In Bristol
Rebecca Ruth Gould
The first demonstration against the Police, Crime, Sentencing and Courts Bill took place in Bristol on 21 March. It has been followed by demos in cities from Brighton to Manchester, and further protests in Bristol. Over the Easter weekend there was a carnival atmosphere, with dancing on College Green, festive drums, and flowers around an impromptu memorial for Sarah Everard.
Bristol has a long history of protest. In 1793, citizens organised against the imposition of a toll for crossing the bridge over the Avon. The military was called in and soldiers fired on civilians, killing at least ten people and severely injuring more than forty-five. Some of them had simply been returning home from work. In 1831, the city erupted after Parliament rejected the Second Reform Bill. The bus boycott of 1963 led eventually to the Race Relations Act 1965, which made racial discrimination in public places unlawful. More recently, BLM protesters removed the 19th-century statue of the slave-trader Edward Colston from its plinth and dumped it in the harbour.
Early media reports of Bristol’s first ‘Kill the Bill’ protest last month left little room for doubt concerning who was to blame for its unexpectedly violent turn. Videos circulated of protesters setting fire to police cars. The windows of Bridewell Police Station were smashed by drunken protesters with glass bottles. The Avon and Somerset police force released a statement claiming that twenty of their officers had been injured, some with broken bones.
As with most contested events, there was a grain of truth to the different conflicting narratives. Something definitely went wrong on the night of 21 March, as the protests moved in a direction not intended by the organisers. But the lines between good and bad were not as neat as the initial media reports suggested. As the protests continued into the following week, more footage of police brutality emerged.

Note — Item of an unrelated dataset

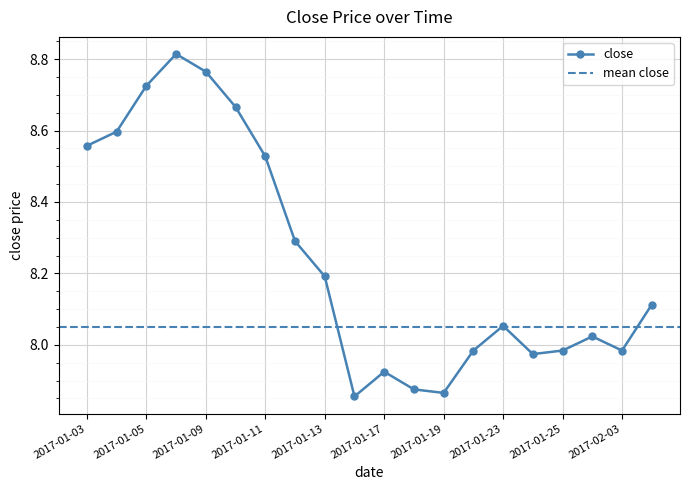

Does the chart display data point markers on the line(s)?

Yes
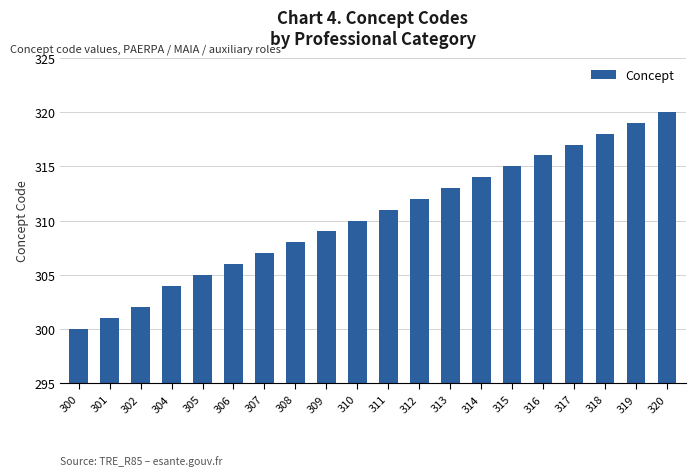

List the labels in order of value, largest first.

320, 319, 318, 317, 316, 315, 314, 313, 312, 311, 310, 309, 308, 307, 306, 305, 304, 302, 301, 300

Riot shields were used as weapons. Reporters were targeted by police violence.
Meanwhile, the Avon and Somerset police force admitted that their statement about the injuries endured by their officers had been exaggerated. No policeman had broken any bones. What motivated the police to overstate their evidence? And what prevented the media from examining the facts more critically?
As the protests progressed, police violence became indiscriminate, arbitrary and indefensible. The story of the noble and innocent policemen, bruised by reckless protesters setting fire to their cars and breaking their bones, was coming undone. Under the Police, Crime, Sentencing and Courts Bill, the public action necessary to expose false narratives like these would be criminalised. By promising to suppress even non-violent protests, the government is following the surest path of turning every peaceful demonstration into a violent one.